───── Text excerpt

Apple2TC: an Apple II Binary to C Decompiler

Apple2TC: an Apple II Binary to C Decompiler - Part 4

This is part 4 in a series of posts describing Apple2TC.

The start is in Part 1.

In this part we finally get to the interesting part and describe the Apple II hacks we found while trying to run the decompiled version of Apple II BASIC.

Running the Decompiled Code

In the previous part we described our technique for generating a "Simple C" representation of the disassembled 6502 code. Now it is time to actually build and run the generated code!

Using our a2io and decapplib libraries, it is trivial to link the generated Simple C code into an executable.

We started by decompiling and running the Apple II ROM code, containing Applesoft BASIC and Monitor, because its disassembled source is already available and heavily commented (thanks to Andy McFadden). We can "cheat" and look at the listing to check whether we are doing something wrong.

Problem 1: Indirect Branches

In our first attempt, we decompiled the ROM statically and used the Simple C backend to convert it to C. The generated code runs for a little bit, but crashes pretty early with

Unknown code address: $FDF0

Fortunately we have augmented the decompiled code to print the address and register state at the beginning of every basic block, so we can get an idea of what is happening. The last couple of lines printed are:

FF3A: A=00 X=38 Y=1B SP=FD SR=......Z. PC=FF3A

FDED: A=87 X=38 Y=1B SP=FD SR=N....... PC=FDED

Searching for this address in https://6502disassembly.com/a2-rom/APPLE2.ROM.html immediately reveals the problem:

                   ; ==============================================================================
                   ; Character Output Routine: Jump (Indirectly via Vector) to User Output Routine
                   ; ==============================================================================
                   ; 
FDED: 6C 36 00     COUT            JMP   (CSWL)          ;Print Accumulator (A) to Output Device

We have an indirect branch, which our disassembler couldn't trace, so we attempted to jump to a branch target that we did not know about.

──────────
───── Material supplied

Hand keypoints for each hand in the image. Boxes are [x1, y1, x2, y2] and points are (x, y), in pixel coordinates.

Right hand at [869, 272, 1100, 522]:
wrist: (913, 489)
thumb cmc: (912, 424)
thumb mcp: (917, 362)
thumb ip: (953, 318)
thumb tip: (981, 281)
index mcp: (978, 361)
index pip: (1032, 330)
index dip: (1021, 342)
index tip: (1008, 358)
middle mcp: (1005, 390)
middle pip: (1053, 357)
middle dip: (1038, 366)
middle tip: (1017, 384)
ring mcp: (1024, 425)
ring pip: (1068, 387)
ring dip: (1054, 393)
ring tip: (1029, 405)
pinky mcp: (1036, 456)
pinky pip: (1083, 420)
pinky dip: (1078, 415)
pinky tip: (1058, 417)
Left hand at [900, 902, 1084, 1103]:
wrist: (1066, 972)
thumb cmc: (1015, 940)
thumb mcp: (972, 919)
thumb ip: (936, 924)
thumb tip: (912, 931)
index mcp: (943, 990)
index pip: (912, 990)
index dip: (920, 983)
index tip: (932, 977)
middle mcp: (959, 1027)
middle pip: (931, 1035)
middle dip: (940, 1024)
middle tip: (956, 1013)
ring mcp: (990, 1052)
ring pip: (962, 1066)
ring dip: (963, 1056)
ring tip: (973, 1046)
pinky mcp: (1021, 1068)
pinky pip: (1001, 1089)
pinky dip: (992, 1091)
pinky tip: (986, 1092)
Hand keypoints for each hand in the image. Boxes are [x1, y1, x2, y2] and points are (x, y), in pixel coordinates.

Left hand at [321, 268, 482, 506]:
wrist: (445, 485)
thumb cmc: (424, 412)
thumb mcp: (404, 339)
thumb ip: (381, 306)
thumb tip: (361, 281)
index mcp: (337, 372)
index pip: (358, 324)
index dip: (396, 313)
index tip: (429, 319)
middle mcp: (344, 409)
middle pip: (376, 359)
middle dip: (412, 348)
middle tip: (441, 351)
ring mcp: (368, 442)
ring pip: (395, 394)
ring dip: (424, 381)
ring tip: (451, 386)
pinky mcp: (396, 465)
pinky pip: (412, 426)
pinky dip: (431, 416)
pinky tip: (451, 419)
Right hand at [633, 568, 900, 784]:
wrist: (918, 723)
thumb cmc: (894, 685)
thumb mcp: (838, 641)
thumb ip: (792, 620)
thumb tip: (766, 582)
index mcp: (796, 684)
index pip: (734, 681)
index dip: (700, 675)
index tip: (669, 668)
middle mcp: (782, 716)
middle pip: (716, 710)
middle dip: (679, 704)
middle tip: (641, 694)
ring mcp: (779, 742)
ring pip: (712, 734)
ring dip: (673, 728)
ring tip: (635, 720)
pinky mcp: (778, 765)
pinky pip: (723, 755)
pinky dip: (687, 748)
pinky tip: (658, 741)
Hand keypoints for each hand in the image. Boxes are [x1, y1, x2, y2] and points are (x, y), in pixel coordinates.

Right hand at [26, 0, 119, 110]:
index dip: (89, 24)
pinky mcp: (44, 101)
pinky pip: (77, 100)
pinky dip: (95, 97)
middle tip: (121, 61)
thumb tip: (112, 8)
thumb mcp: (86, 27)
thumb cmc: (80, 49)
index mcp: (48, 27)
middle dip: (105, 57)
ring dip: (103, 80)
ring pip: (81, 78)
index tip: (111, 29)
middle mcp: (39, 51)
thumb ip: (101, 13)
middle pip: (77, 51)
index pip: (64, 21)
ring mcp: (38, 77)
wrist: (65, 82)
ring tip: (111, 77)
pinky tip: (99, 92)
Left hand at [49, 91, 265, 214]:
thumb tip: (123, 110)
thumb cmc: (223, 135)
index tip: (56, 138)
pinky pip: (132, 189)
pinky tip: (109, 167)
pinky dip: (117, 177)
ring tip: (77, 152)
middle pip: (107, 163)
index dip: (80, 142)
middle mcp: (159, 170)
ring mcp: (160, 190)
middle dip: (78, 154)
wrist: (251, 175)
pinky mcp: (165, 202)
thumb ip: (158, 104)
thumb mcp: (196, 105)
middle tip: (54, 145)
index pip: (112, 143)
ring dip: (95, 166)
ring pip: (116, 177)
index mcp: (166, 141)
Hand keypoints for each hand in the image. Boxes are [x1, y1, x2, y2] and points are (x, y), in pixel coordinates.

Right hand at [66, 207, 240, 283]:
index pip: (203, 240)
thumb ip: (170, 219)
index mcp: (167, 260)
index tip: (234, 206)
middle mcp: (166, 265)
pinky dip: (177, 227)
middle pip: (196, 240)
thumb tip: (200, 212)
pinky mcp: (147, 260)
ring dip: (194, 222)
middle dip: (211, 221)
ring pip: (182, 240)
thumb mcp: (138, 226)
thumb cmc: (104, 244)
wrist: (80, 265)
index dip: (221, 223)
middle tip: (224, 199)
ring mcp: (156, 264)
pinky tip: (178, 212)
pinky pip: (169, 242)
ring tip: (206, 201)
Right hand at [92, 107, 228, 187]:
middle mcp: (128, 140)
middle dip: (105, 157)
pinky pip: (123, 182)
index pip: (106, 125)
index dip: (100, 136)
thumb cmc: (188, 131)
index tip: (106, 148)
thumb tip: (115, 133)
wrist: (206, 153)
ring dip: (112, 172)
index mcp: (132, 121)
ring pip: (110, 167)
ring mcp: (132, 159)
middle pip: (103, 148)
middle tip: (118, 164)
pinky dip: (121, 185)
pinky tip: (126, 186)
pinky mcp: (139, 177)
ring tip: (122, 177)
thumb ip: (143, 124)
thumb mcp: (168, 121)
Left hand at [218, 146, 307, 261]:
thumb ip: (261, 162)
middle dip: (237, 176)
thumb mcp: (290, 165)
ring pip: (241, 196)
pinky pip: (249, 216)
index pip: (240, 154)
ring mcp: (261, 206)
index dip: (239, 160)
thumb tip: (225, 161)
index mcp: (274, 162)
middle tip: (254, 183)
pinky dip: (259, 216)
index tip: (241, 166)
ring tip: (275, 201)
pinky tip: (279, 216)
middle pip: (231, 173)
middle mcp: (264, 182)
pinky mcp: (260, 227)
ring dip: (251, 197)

──────────

- [Work item]: Write the next part of the Apple2TC decompiler post, starting after its final sentence.

- [Response]:
This was expected - it is notoriously difficult to deal with indirect branches and jump tables when performing automatic disassembly. The disassembler has to rely on various heuristics and complicated analysis to detect jump tables with varying degrees with success. That is why the core idea of our project is to rely on data collected at runtime instead. Runtime data gives us complete accuracy since it tells us what actually happened when the code ran.

Our emulator, a2emu, was designed to collect runtime data via an optional "debug" callback, invoked before every instruction. The callback can decode the instruction, examine its operands, and decide what and when to log. We expected that we would gradually add more and more data collection to the callback, as we identified the kind of runtime data we needed.

So, to start with, we add a check whether the current instruction is any kind of branch. If it is, we evaluate the value of its operand (the branch target), and save it in a std::unordered_set<>. When execution completes, we save the set to a JSON file.

Later, the disassembler loads the file, adds the recorded branch targets to its existing set, and traces the new ones recursively, as them may lead to identifying new targets and code blocks. It tells us that 22 new labels were identified at runtime, so our efforts weren't for naught!

To our complete shock, running the newly generated code proceeds much farther, as can be seen in this screenshot. It prints the Apple II name and we can actually type on the input line!

The problem is, unfortunately, as soon as we press Enter, we crash and burn with another error...

Problem 2: Dynamically Generated Code

This is what our log shows:

D444: A=00 X=FF Y=01 SP=F8 SR=........ PC=D444

00B1: A=00 X=FF Y=01 SP=F6 SR=.......C PC=00B1

Warning: INVALID at $00B1

In other words, we jumped to address $B1 in the zero page, where naturally we had not disassembled any code! We were genuinely surprised. What is Applesoft BASIC doing branching to the zero page? Isn't the zero page supposed to a very precious scarce resource for important variables? Are we putting actual code in there? Or is this a bug in our decompiler?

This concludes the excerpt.